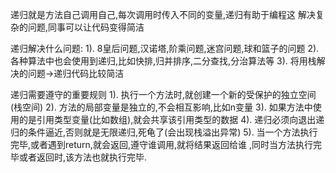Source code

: 递归就是方法自己调用自己,每次调用时传入不同的变量,递归有助于编程这
解决复杂的问题,同事可以让代码变得简洁

递归解决什么问题:
1). 8皇后问题,汉诺塔,阶乘问题,迷宫问题,球和篮子的问题
2). 各种算法中也会使用到递归,比如快排,归并排序,二分查找,分治算法等
3). 将用栈解决的问题->递归代码比较简洁

递归需要遵守的重要规则
1). 执行一个方法时,就创建一个新的受保护的独立空间(栈空间)
2). 方法的局部变量是独立的,不会相互影响,比如n变量
3). 如果方法中使用的是引用类型变量(比如数组),就会共享该引用类型的数据
4). 递归必须向退出递归的条件逼近,否则就是无限递归,死龟了(会出现栈溢出异常)
5). 当一个方法执行完毕,或者遇到return,就会返回,遵守谁调用,就将结果返回给谁
   ,同时当方法执行完毕或者返回时,该方法也就执行完毕.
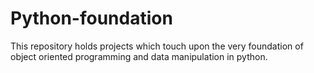 # Python-foundation
This repository holds projects which touch upon the very foundation of object oriented programming and data manipulation in python.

* * *

[Task to complete]:
Rewrite the listing with "repository" swapped for "repo" and nothing else altered. Leave out the pictures.

[Written reply]:
Source code

: 递归就是方法自己调用自己,每次调用时传入不同的变量,递归有助于编程这
解决复杂的问题,同事可以让代码变得简洁

递归解决什么问题:
1). 8皇后问题,汉诺塔,阶乘问题,迷宫问题,球和篮子的问题
2). 各种算法中也会使用到递归,比如快排,归并排序,二分查找,分治算法等
3). 将用栈解决的问题->递归代码比较简洁

递归需要遵守的重要规则
1). 执行一个方法时,就创建一个新的受保护的独立空间(栈空间)
2). 方法的局部变量是独立的,不会相互影响,比如n变量
3). 如果方法中使用的是引用类型变量(比如数组),就会共享该引用类型的数据
4). 递归必须向退出递归的条件逼近,否则就是无限递归,死龟了(会出现栈溢出异常)
5). 当一个方法执行完毕,或者遇到return,就会返回,遵守谁调用,就将结果返回给谁
   ,同时当方法执行完毕或者返回时,该方法也就执行完毕.
 # Python-foundation
This repo holds projects which touch upon the very foundation of object oriented programming and data manipulation in python.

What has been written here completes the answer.